Resurrection ferns, spanish moss, and other epiphytes grow high in the live oaks ~ and low, also, on limbs or trunks that have fallen down.
Just north of High Springs, Florida, where I visited a dear friend, lies one of her favorite state parks. A new friend was heading up there after we met for breakfast to hunt for wild azaleas called pinksters, to see if any were in bloom yet in early February. I invited myself along and got a guided tour of one of several trails. We walked down the Santa Fe River to the end then back up the other side and crossed a swinging bridge to return to the parking lot. From there, he headed into the wilds and I hit the road again.

One of many bridges across creek beds wet or dry that fan out from the sink where the river disappears underground.

After strolling a beautiful path from the parking lot we came to the end of the line: the river disappears underground to emerge three miles away in River Rise State Preserve. My friend says this spins, most of the time; he shot a time lapse of the turtles spinning around the eddy.
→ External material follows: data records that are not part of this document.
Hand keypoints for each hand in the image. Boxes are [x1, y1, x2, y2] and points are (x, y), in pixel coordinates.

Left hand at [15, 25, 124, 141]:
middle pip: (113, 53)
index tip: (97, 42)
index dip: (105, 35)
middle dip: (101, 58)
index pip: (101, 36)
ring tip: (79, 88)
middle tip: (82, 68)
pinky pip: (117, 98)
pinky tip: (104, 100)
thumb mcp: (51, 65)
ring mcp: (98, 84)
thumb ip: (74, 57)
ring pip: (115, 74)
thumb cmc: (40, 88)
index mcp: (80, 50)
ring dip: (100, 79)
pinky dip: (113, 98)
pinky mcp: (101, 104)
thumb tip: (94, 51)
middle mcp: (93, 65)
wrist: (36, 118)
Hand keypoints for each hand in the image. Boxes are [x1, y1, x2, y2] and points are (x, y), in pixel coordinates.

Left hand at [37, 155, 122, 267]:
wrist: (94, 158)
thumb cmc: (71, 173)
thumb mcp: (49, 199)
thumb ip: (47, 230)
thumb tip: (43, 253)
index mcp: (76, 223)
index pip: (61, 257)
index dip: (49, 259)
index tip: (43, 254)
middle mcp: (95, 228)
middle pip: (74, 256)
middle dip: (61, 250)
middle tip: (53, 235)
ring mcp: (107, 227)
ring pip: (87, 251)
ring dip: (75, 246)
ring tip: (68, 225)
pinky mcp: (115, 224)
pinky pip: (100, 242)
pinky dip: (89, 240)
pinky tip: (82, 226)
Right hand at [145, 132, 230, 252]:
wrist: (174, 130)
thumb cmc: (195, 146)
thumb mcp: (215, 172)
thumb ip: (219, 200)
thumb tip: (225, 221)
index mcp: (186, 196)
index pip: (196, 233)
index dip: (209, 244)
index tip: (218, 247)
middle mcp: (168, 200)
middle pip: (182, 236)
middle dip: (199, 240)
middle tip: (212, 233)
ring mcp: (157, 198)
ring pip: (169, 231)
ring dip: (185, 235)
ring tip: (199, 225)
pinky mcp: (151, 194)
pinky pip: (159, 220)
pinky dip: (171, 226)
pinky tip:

There they sit on the logs sticking out from the far shore.

When the river floods, these pools fill in some of the drainages leading out from the sink. Upwelling water also helps keep them full.

At the far end of this pool, a white plastic bag is stuck in a tree. Each spring my friend comes up in his boat and cleans the sink before the music festival.

Live-oaks and deciduous trees arc over the trail through scrub that would be ripe for rattlesnakes in warmer weather. I feel safe letting the dogs run ahead on their leads.

Dan shoots me shooting him shooting dogs on the main bridge across the Santa Fe River. I think I came to a party here when I was younger, but I don’t remember it quite this way. I remember it as an enclosed spring where we swam, and we saw for the first time, any of us, a rattlesnake swim completely underwater, at a level in the clear blue water parallel with us. I remember the amphitheater seating, the picnic tables, and maybe vaguely a walk down to the sink. but I did not understand the ecology as I do now; I did not comprehend the world yet in quite the expansive way I do now, after living out west. My boundary is bigger.

Swim at your own risk; looking upstream from the bridge; watch for alligators; what’s that shining on the far shore? Downstream, shortly, is the sink: water spins slowly into a giant hole in the ground; the river ends, briefly, before re-emerging downstream from various upwellings in sinkholes, creekbeds or culverts.